I believe in always making my own decisions and sticking by them. Through numerous experiences, I have learned that in order to be successful, I need to make my own decisions and not let other people influence me when making them.
When I was a small child, my parents wanted me to get involved in golf. My dad always said what a great sport it is and encouraged me to do it. I spent years taking lessons, on and off, but the truth is I never really enjoyed it. Instead of speaking up, for fear of disappointing my dad, I simply went along with it. But one day I finally decided that it was time for me to choose a sport for myself. So now I’m in my junior year of high school, having run track and field for the past two-years and beginning to row. I throughly enjoy both sports. I can honestly say that going against your parents’ wishes once in a while can bring positive results.

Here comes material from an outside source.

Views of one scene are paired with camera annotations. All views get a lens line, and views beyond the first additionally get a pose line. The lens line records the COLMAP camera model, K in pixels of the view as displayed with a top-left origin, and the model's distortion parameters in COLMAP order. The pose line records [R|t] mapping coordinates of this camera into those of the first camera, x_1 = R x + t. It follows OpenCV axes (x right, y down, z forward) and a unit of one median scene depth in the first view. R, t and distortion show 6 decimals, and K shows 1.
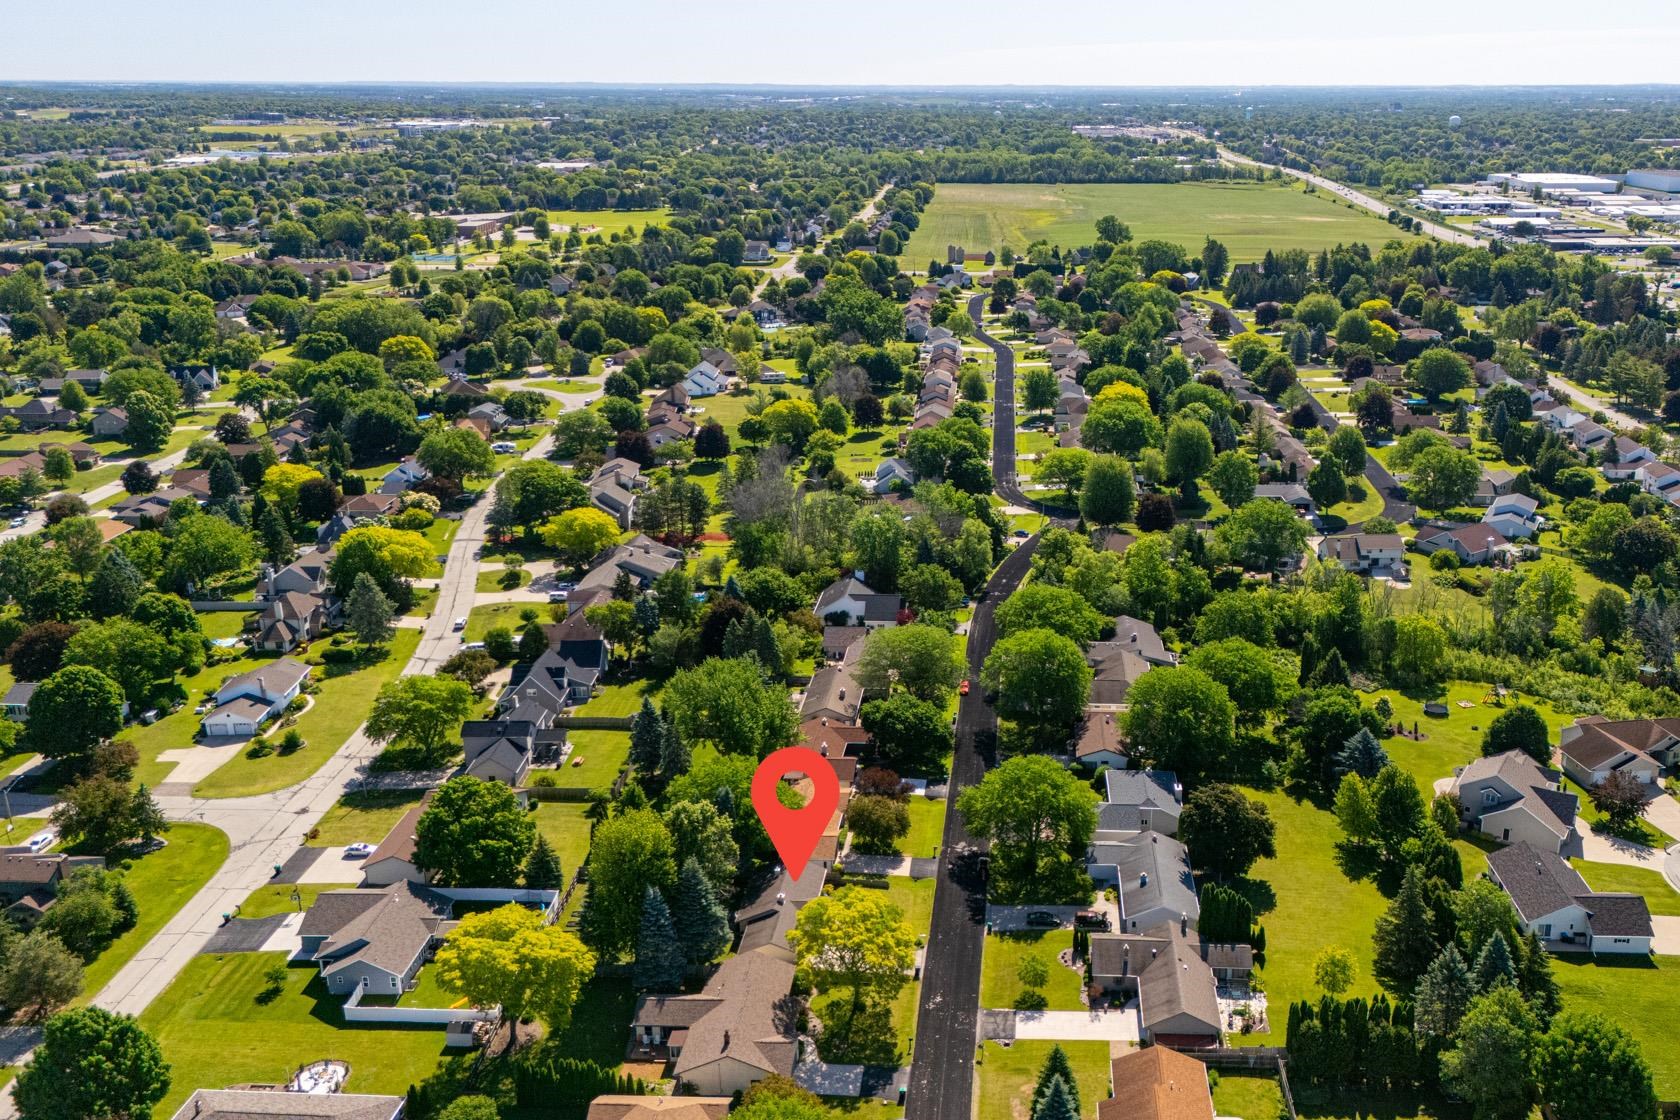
lens RADIAL K [[1483.9, 0, 840.0], [0, 1483.9, 560.0], [0, 0, 1]] dist [0.104996, -0.183220]
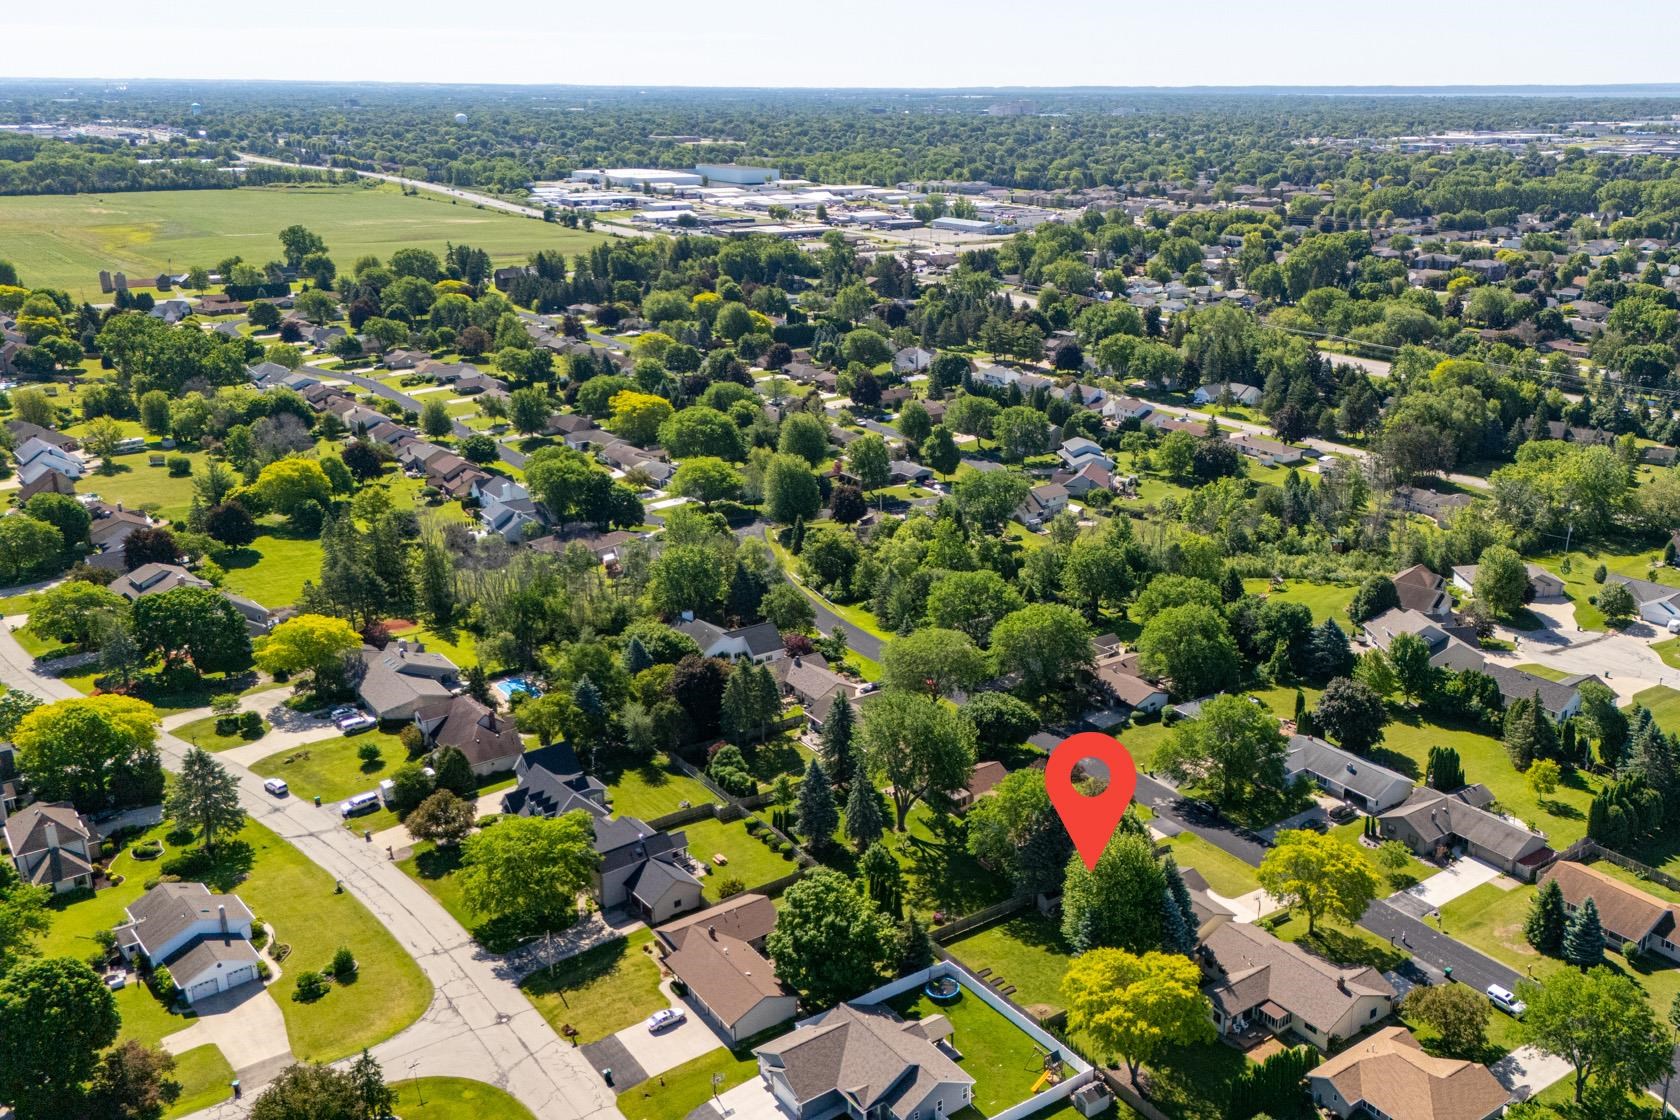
lens RADIAL K [[1483.9, 0, 840.0], [0, 1483.9, 560.0], [0, 0, 1]] dist [0.104996, -0.183220]
pose [[0.759766, -0.200311, 0.618572, -0.466900], [0.196743, 0.977588, 0.074920, -0.073677], [-0.619716, 0.064777, 0.782148, 0.149175]]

When I entered high school, many important questions came up. The most important question was what kind of classes I was going to take. In many high schools, students have the opportunity to take average level classes, honors level classes, and college level AP courses. The junior year of high school is a defining year. Teachers and administrators always stress how important colleges consider this year to be. In private schools, such as the one that I attend, students like myself sometimes feel pressured into taking AP courses, which usually come with an incredibly heavy workload. And then there’s the factor of what courses your friends are taking, which many times plays a part in a student’s decision. At the end of my sophomore year, the biggest discussion around the school was, of course, what classes everyone was taking.
While discussing this with three of my closest friends, we all agreed to take one specific course in our junior year, AP chemistry. I always heard how difficult this class was, yet I decided to take it anyway. Little did I know that I was not at all ready for this class, and would end up dropping out of it, causing me much great stress. I thought for a long time about my situation and realized, “Why should I be taking courses that my friends want to take if I know that I won’t do well?”
I now realize that my mistake was allowing my parents and my friends to make my decisions. My error was never truly contemplating what I wanted. I found a quote that I now try to live by. It is the age old quote, spoken to Socrates by the oracle at Delphi, that the most important aspect of being happy in life is to “Know thyself.” This I believe.